Gareth Holsgrove considers the merits of multiple-choice questions ("What is the right choice?", THES , May 4) and in particular the problems of negative scoring. But there is another method for dealing with random guesses.
Imagine a student knows the correct answer to M questions and randomly guesses the remaining 100-M answers for a test of 100 multiple-choice questions. The student's score on the test, S, will on average be S = M+(100-M)/5 for the case where each question has five branches (choices). To find the true number of correct answers we simply invert the expression to get M (S-20)x5/4. The value of M is recorded as the final, adjusted mark for the test.

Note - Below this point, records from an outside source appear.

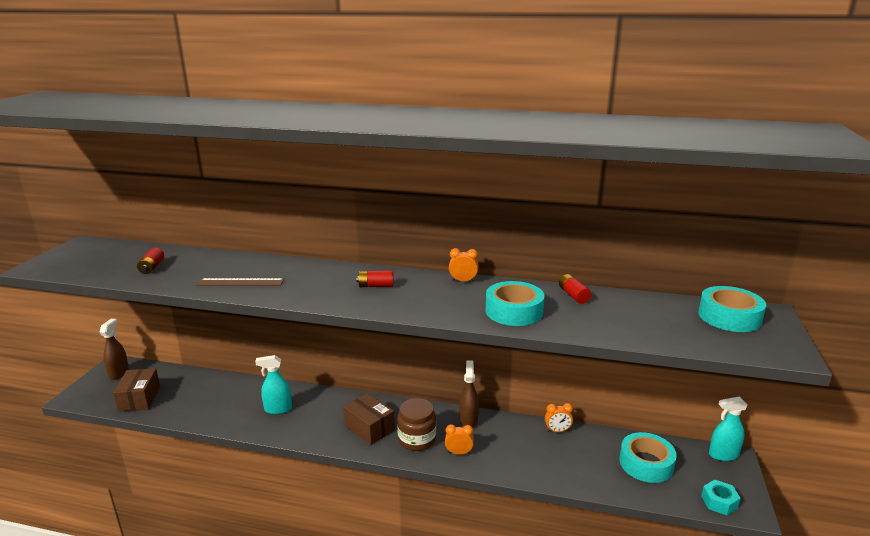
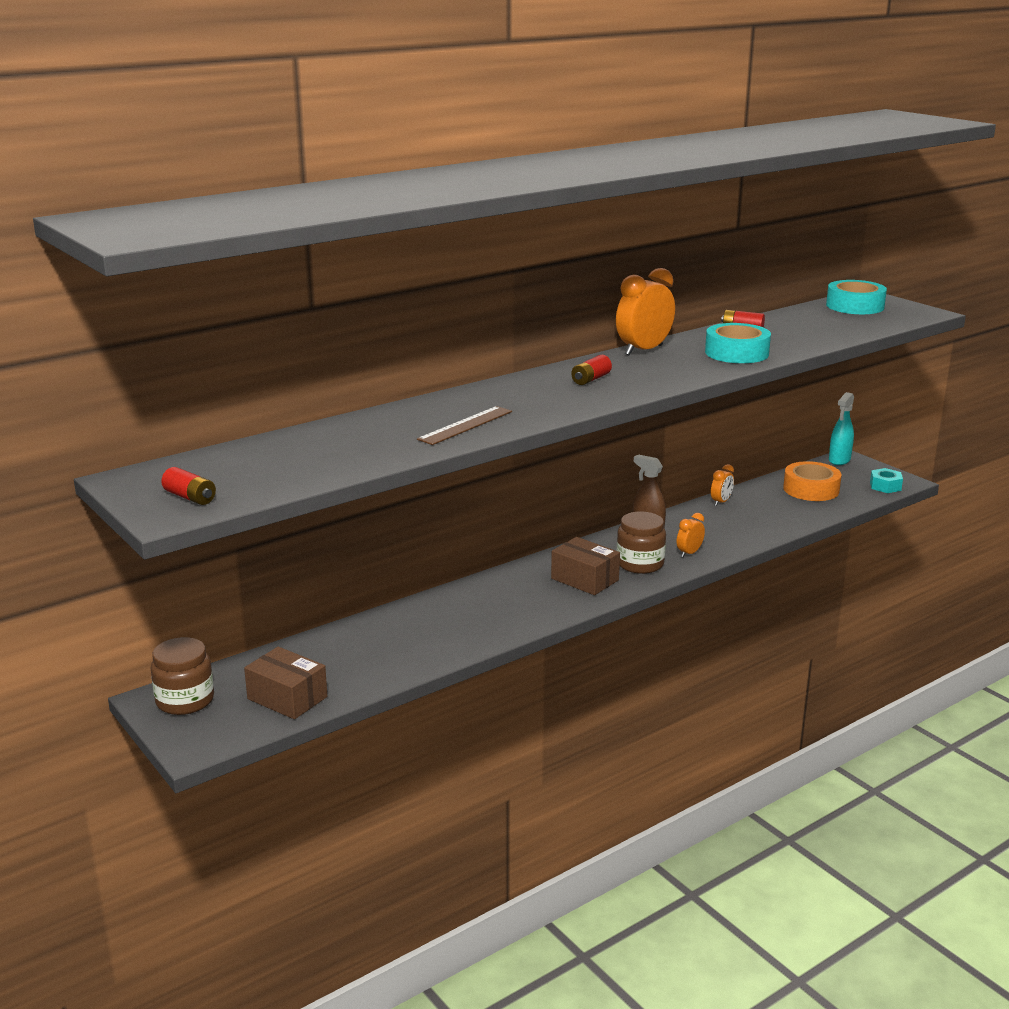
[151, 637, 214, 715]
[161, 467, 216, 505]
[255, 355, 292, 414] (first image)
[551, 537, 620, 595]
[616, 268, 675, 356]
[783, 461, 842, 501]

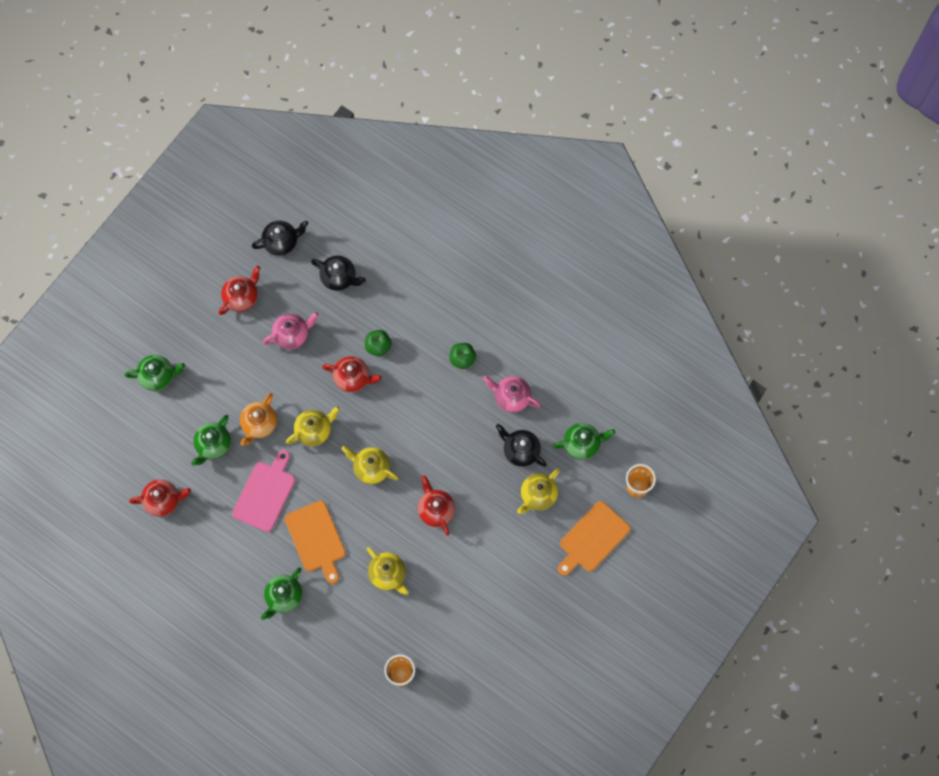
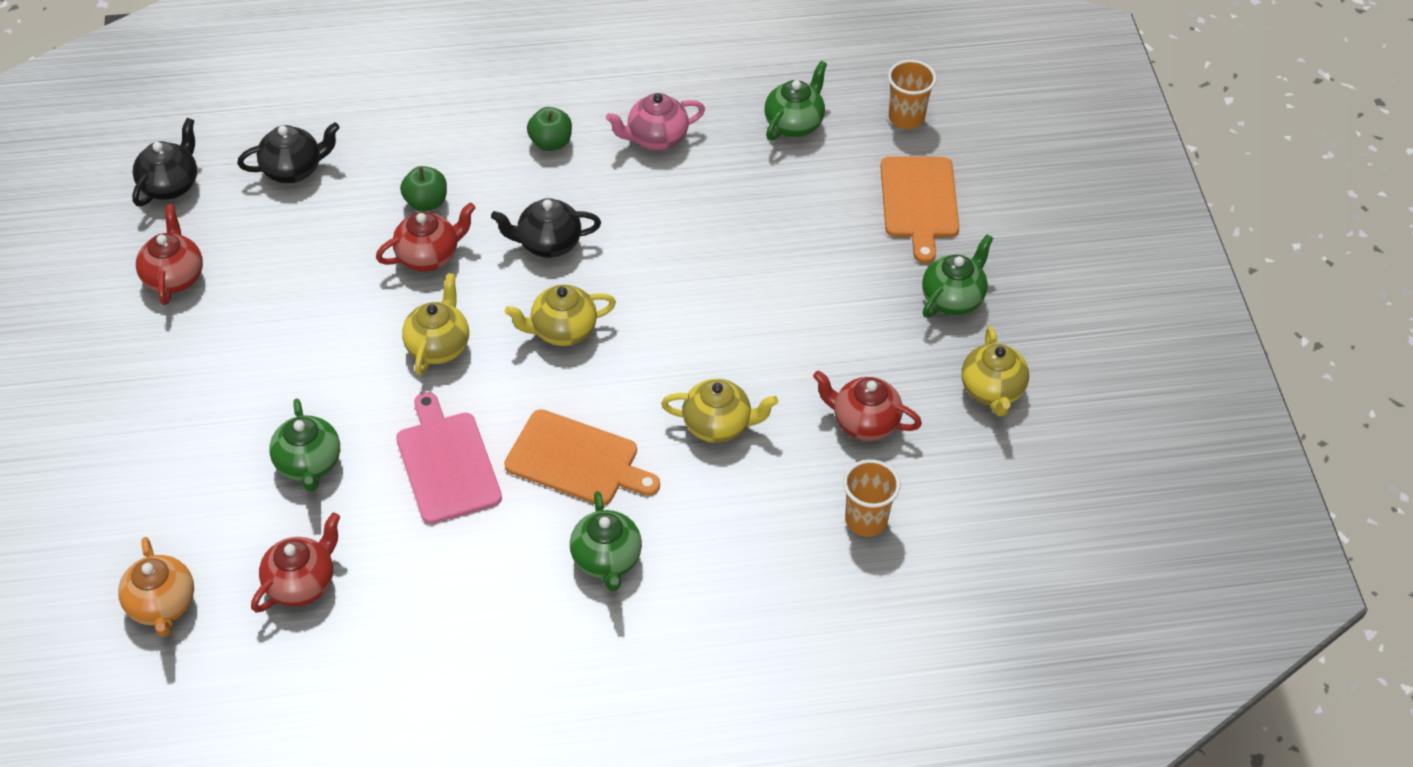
[922, 234, 993, 318]
[118, 537, 194, 637]
[263, 312, 319, 349] (first image)
[813, 370, 922, 441]
[491, 198, 601, 258]
[961, 326, 1029, 416]

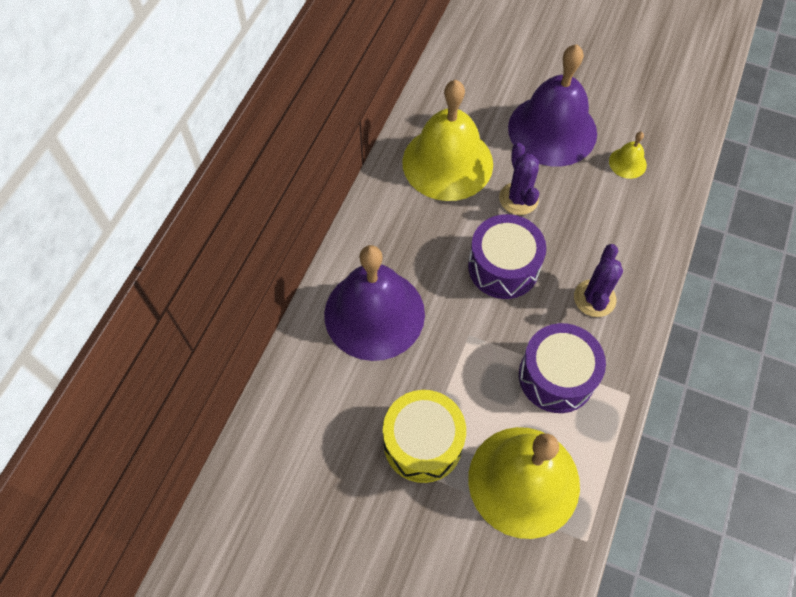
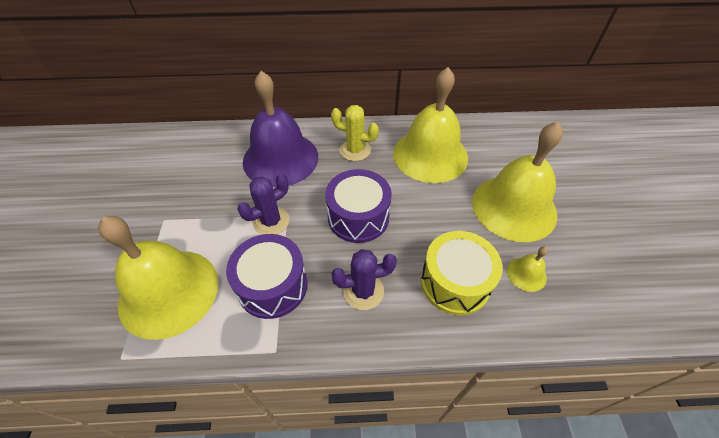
[421, 231, 503, 315]
[237, 174, 289, 235]
[472, 122, 563, 242]
[331, 105, 379, 161]

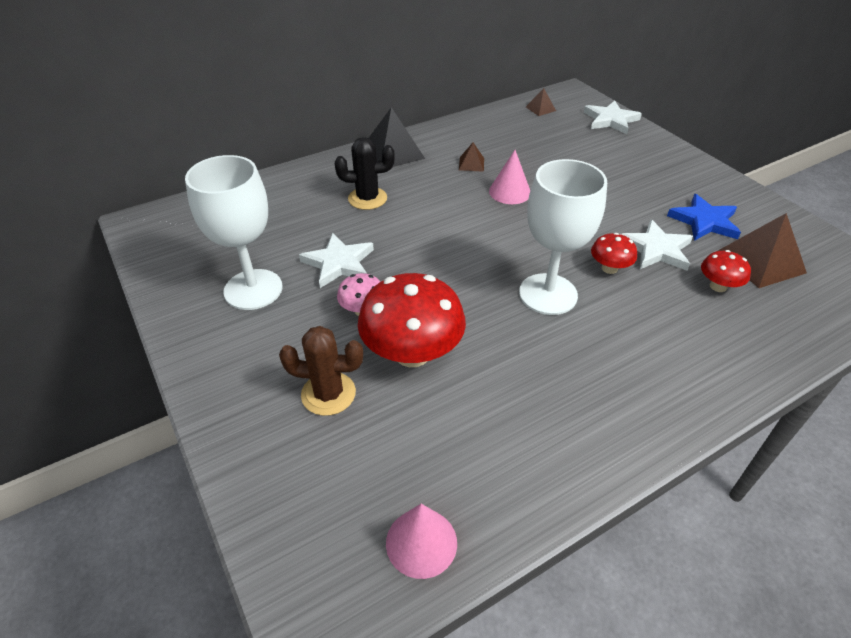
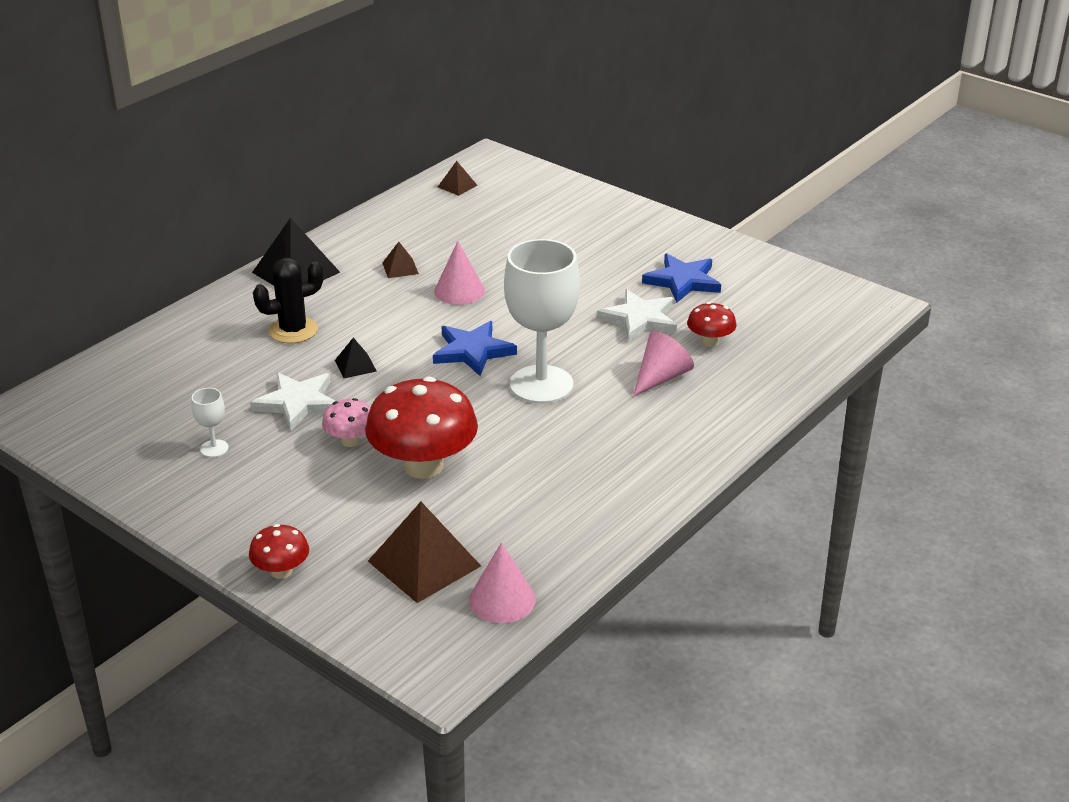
[191, 388, 229, 457]
[279, 326, 363, 416] (first image)
[584, 101, 642, 134] (first image)
[249, 524, 309, 579]
[368, 502, 481, 603]
[335, 338, 377, 378]
[433, 321, 517, 376]
[633, 331, 694, 396]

Randomly guessing all answers leads to an adjusted mark of M=0 (on average) and correctly answering all questions gives an adjusted mark of M=100. In the middle regime, a student who knows the answers to 50 questions and randomly guesses the remainder will score S=60 (on average) and will be given an adjusted mark of M = (60-20)x5/4=50. Note that if the student uses partial knowledge to make educated guesses then the score will be higher than S = 60 and the adjusted mark will exceed M = 50.
The advantage of this sliding-subtraction method is that it encourages students to use their partial knowledge to make educated guesses and it gives a better indication of the students' complete knowledge and reasoning skills.